## Dataset
┌──
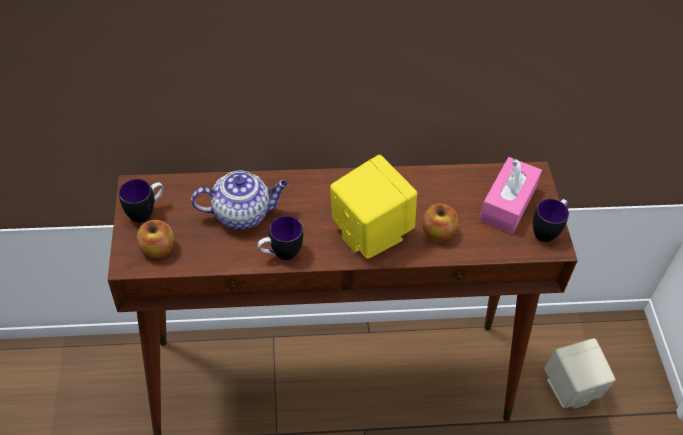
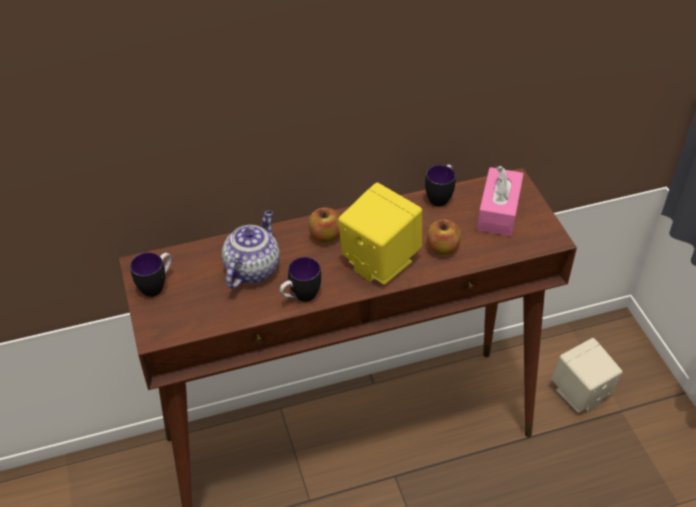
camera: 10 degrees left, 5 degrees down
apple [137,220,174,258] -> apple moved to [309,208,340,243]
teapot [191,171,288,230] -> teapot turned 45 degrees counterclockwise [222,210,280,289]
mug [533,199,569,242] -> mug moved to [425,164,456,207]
└──
┌──
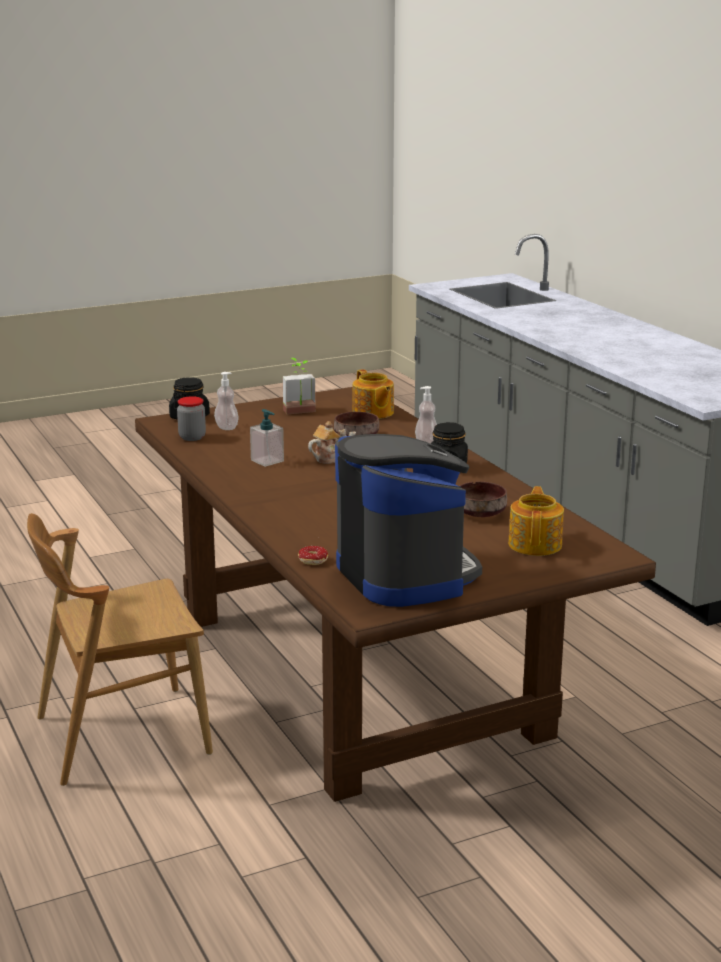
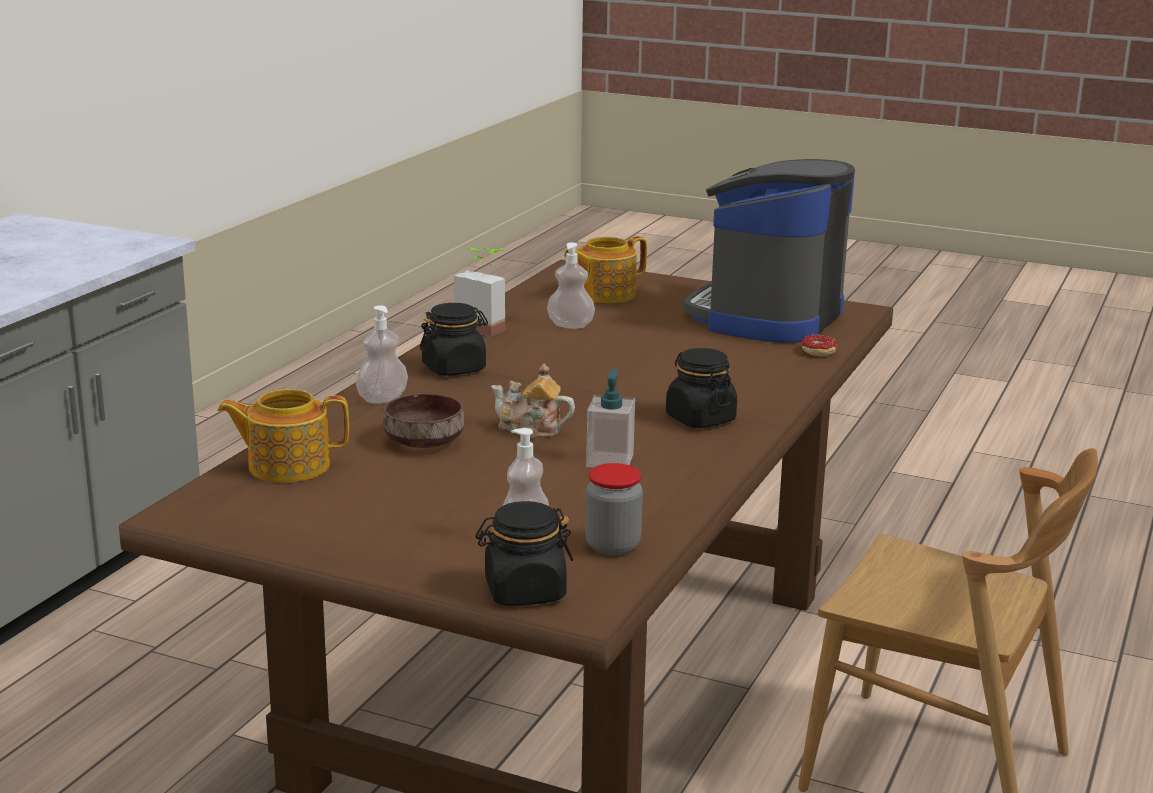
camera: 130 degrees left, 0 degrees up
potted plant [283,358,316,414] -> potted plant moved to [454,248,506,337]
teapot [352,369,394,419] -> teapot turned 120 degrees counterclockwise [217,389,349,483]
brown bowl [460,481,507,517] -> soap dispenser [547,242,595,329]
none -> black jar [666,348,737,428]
└──
## Exercise goal
What do the lines above say from the one containing "camera: 10 degrees left, 5 degrees down" down to the one containing "mug [533,199,569,242] ->"? Return them exactly, both end lines included, and only them.

## Output for this exercise
camera: 10 degrees left, 5 degrees down
apple [137,220,174,258] -> apple moved to [309,208,340,243]
teapot [191,171,288,230] -> teapot turned 45 degrees counterclockwise [222,210,280,289]
mug [533,199,569,242] -> mug moved to [425,164,456,207]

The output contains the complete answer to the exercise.